La última imagen que he visto es una imagen supuesta: mi imagen frente a un ataúd, un montón de curiosos diciendo -lo siento doña Aurora, aunque alguno de esos curiosos fuera del mismo gobernador o el obispo o el alcalde o el mafioso amigo de mi esposo, porque como yo tengo plata... yo siéntense doctor, siéntense obispo, siéntese alcalde, siéntese mafioso, aunque éste último no le dije nada más que siéntese porque me dio pena de su señora esposa que por esos días sufría el flagelo del cinturón y olía muy feo.

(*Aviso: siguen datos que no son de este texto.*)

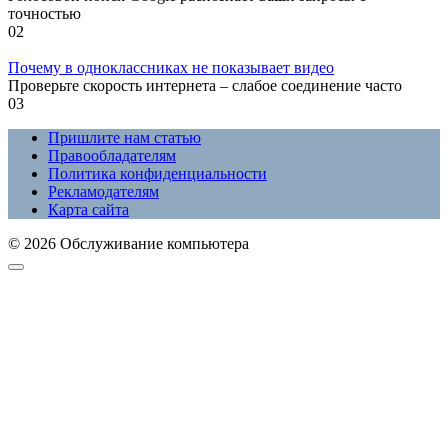
точностью
0
2
Почему в одноклассниках не показывает видео
Проверьте скорость интернета – слабое соединение часто
0
3
Пришлите нам статью
Правообладателям
Политика конфиденциальности
Рекламодателям
Карта сайта
© 2026 Обслуживание компьютера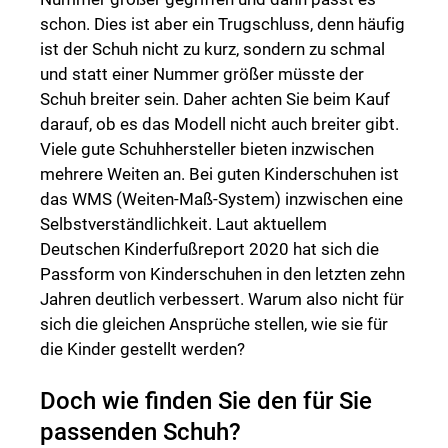
schon. Dies ist aber ein Trugschluss, denn häufig
ist der Schuh nicht zu kurz, sondern zu schmal
und statt einer Nummer größer müsste der
Schuh breiter sein. Daher achten Sie beim Kauf
darauf, ob es das Modell nicht auch breiter gibt.
Viele gute Schuhhersteller bieten inzwischen
mehrere Weiten an. Bei guten Kinderschuhen ist
das WMS (Weiten-Maß-System) inzwischen eine
Selbstverständlichkeit. Laut aktuellem
Deutschen Kinderfußreport 2020 hat sich die
Passform von Kinderschuhen in den letzten zehn
Jahren deutlich verbessert. Warum also nicht für
sich die gleichen Ansprüche stellen, wie sie für
die Kinder gestellt werden?
Doch wie finden Sie den für Sie
passenden Schuh?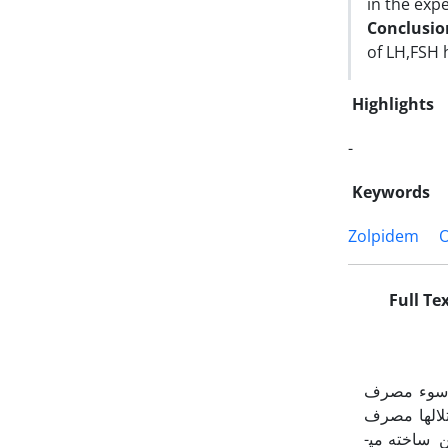
in the exp
Conclusio
of LH,FSH
Highlights
-
Keywords
Zolpidem
O
Full Te
و سوء مصرف
تلال‏ها مصرف
می‏شود بیشتر بر اساس تعدیل عملکرد ناقل­های عصبی مغز به‏ویژه سروتونین، نوراپی­نفرین، دوپامین ساخته می­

Llegaron gentes de todas partes, pero siéntense, siéntense, siéntense. Las últimas palabras de mi marido fueron: para ti, cien millones, para Jacinto, doscientos, para Roberto, el resto. Eres dueña de la llave y del cinturón. Cuando le sobrevino el síncope, ya el testamento estaba hecho, esas son sus últimas palabras. Y en cuanto a mi hijo, que está frente a mí en su ataúd, se supone que los doscientos millones son para mí, al mudo no le daré un solo peso.

Lo importante es que la sangre no se derrame mucho, Sería difícil despegarla. Pero el mosquero... bueno, ya comprare un disolvente.